Clark’s nominators said he is known for his can-do attitude, his good nature, his ability to solve problems and his willingness to help with any project, including decommissioning labs. He is “one of the most conscientious staff members I have known,” said one.
Kotmel is known for his kindness and the support he gives to more than 40 professors and senior lecturers. He has been involved in several outreach programs, such as the Mad Scientists’ Week at the Ithaca Child Care Center Camp and Cornell’s Bring a Child to Work Day.
The Management Excellence Award was given to Holly Potter, manager for on-campus recruiting and corporate client services at Johnson, and Robert Van Brunt, administrative manager for the Department of Romance Studies. This award is given to those who are dedicated to Cornell’s values, create an inclusive environment, are problem-solvers, and act with foresight and professionalism, said Opperman.
Potter is known for her commitment to work/life balance for employees. She “genuinely cares about the students, faculty and staff,” and is seen as a “true ambassador of the career management center and Johnson student services as a whole.”
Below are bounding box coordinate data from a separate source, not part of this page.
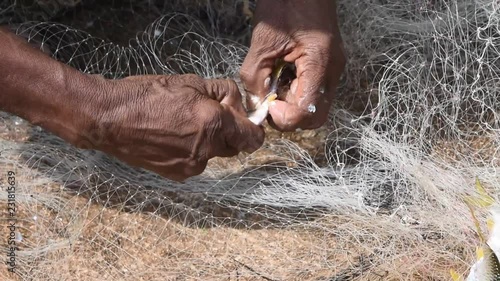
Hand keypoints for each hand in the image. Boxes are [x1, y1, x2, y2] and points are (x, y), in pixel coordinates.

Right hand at [0, 28, 262, 181]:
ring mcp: (191, 165)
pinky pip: (196, 162)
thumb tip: (239, 104)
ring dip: (208, 142)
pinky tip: (170, 137)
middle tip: (207, 114)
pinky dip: (192, 151)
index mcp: (214, 124)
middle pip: (234, 146)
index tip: (246, 121)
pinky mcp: (177, 174)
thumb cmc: (147, 95)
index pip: (254, 139)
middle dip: (228, 132)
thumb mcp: (191, 82)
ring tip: (181, 125)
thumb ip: (224, 93)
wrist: (109, 119)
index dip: (253, 128)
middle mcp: (207, 150)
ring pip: (213, 154)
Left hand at [240, 0, 345, 130]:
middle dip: (290, 118)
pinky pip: (314, 92)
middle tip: (269, 104)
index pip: (308, 111)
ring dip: (292, 107)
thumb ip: (255, 77)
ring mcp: (333, 69)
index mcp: (320, 63)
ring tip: (274, 89)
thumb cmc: (284, 5)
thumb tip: (256, 104)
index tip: (268, 106)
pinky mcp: (327, 67)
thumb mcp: (263, 41)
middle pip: (316, 115)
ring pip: (316, 107)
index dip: (285, 117)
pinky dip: (296, 94)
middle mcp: (332, 71)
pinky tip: (282, 80)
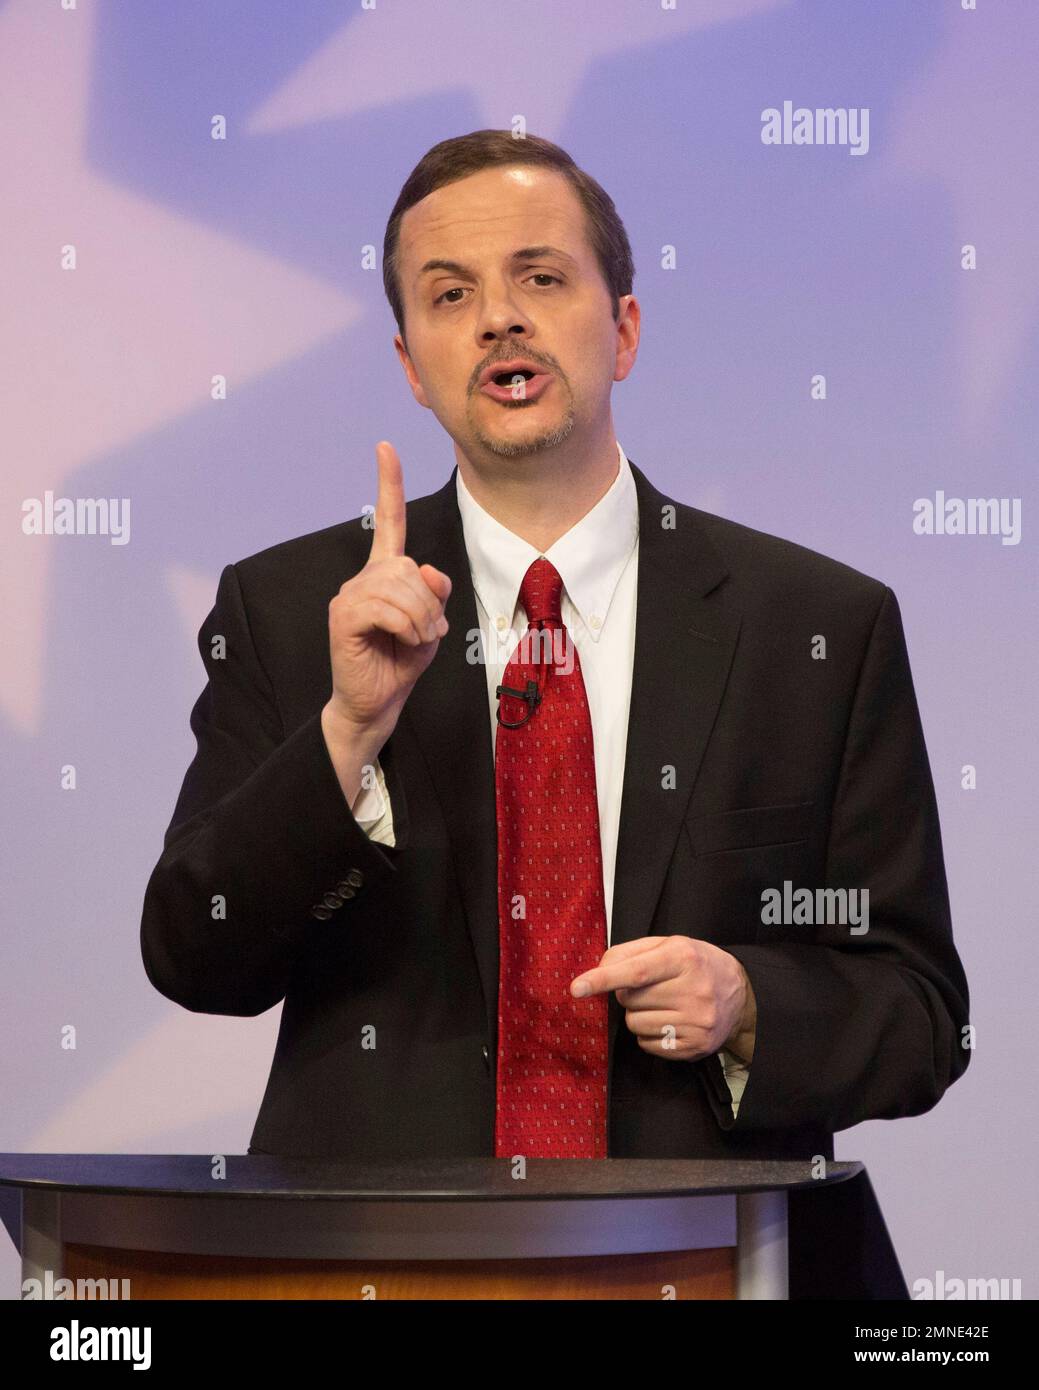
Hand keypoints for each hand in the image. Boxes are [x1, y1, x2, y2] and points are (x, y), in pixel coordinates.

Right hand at [325, 441, 451, 733]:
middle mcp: (364, 578)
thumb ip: (436, 594)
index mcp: (385, 573)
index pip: (388, 521)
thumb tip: (429, 571)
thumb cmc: (401, 662)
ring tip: (416, 640)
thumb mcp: (433, 625)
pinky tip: (402, 641)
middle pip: (409, 566)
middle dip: (430, 604)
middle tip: (429, 632)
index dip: (388, 484)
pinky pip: (385, 608)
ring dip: (421, 619)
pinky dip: (406, 627)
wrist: (376, 703)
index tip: (385, 447)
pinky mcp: (343, 617)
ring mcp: (349, 595)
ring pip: (401, 587)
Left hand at [571, 936, 755, 1063]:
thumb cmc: (696, 964)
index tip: (577, 987)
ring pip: (635, 1025)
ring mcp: (696, 1023)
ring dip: (638, 1015)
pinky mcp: (695, 1047)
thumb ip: (630, 952)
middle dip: (628, 994)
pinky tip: (669, 1021)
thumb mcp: (669, 944)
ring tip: (662, 1004)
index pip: (636, 971)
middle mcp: (693, 991)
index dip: (603, 979)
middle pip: (629, 1000)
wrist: (741, 994)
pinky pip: (648, 1045)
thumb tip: (599, 970)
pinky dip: (649, 1034)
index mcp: (683, 958)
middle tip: (651, 987)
Van Brunt is known for recruiting “the best people possible” and giving them the support they need; coordinating and leading meetings among faculty; and has proven that “a respected leader is someone who respects others in return.”
The President’s Award for Excellence, “Far Above Cayuga’s Waters,” is given to leaders at all levels who “live the university values; demonstrate inclusiveness, collaboration and respect; and further the university’s mission through their strategic planning and leadership,” said Opperman.
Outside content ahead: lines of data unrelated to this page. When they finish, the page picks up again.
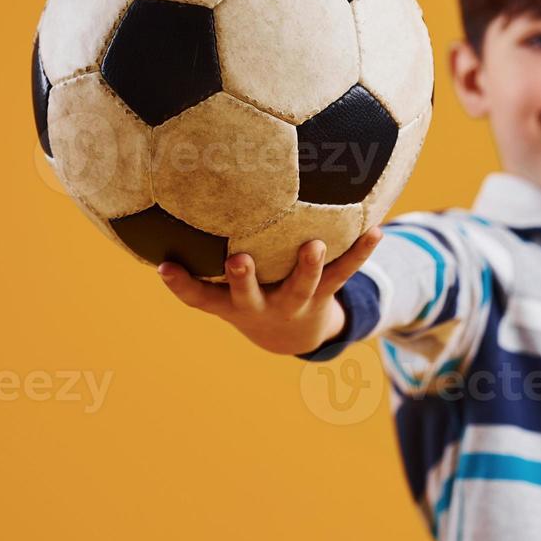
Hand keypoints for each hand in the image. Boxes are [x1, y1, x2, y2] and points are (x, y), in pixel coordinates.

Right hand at [156, 228, 383, 356]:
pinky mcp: (324, 294)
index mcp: (232, 304)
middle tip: (238, 259)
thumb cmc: (249, 296)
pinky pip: (344, 273)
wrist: (292, 338)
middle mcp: (261, 306)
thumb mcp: (222, 285)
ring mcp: (295, 302)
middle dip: (243, 279)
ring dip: (308, 267)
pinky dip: (360, 252)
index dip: (181, 285)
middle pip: (250, 295)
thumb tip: (169, 202)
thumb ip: (200, 253)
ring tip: (314, 246)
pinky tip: (376, 231)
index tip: (165, 267)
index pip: (200, 298)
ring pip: (302, 287)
Lisa Yager, executive staff assistant in the president’s office, received the award. She is known for her ability to handle complex tasks with “quiet grace, confidentiality and the ultimate level of competence”; for handling multiple tasks simultaneously; and for “her care and attention to others.”
“We value the talents, ambition and knowledge of our staff because those qualities are key to making Cornell a great place to learn, conduct research and work,” said Opperman. “It’s very rewarding for me to have this opportunity to recognize such exceptional staff members.”